Raspberry Angel Torte
|Raspberries||2 Cup (32 tbs)|
|Seedless red raspberry jam||2 Tablespoon, melted|
|Angel food cake loaf||10 1⁄2 Ounce (1 Loaf)|
|Amaretto||6 Tablespoon, divided (1/4 Cup Plus 2 Tablespoons)|
|Low fat vanilla yogurt||3⁄4 Cup (12 tbs)|
|Blueberries||1⁄2 Cup (8 tbs)|
|Sliced almonds||8 Teaspoon, toasted (2 Tablespoons Plus 2 Teaspoons)|
Place first 3 ingredients in a food processor, and pulse 3 times or until coarsely chopped.

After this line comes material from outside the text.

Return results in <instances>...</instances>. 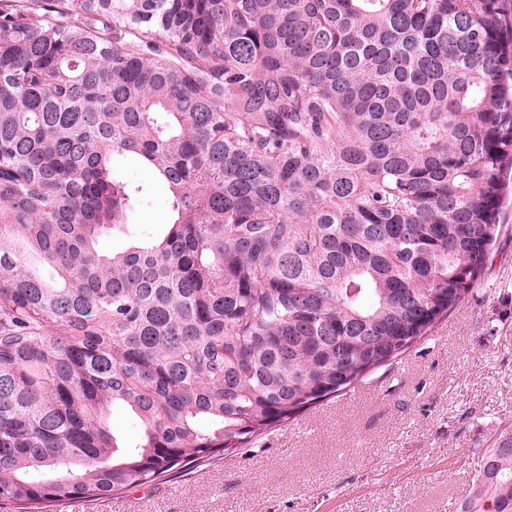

Line an 8-inch loaf pan with plastic wrap, allowing plastic wrap to extend over edge of loaf pan.
Cut cake horizontally into 6 slices (slices will be very thin).
Place 1 cake slice in bottom of loaf pan.
Brush cake slice with 1 tablespoon amaretto.
Spread 3 tablespoons raspberry mixture over cake slice, and top with another cake slice.
Repeat layers, ending with cake slice (do not put amaretto or raspberry mixture on top cake layer).
Cover and chill 2 hours.
Place a serving plate upside down on top of pan; invert cake onto plate.
Remove plastic wrap.
Combine yogurt and remaining 1 tablespoon amaretto in a small bowl; stir well.
Cut torte crosswise into 8 slices.
Dollop 1 1/2 tablespoons yogurt mixture onto each slice; sprinkle each with 1 tablespoon blueberries and 1 teaspoon almonds.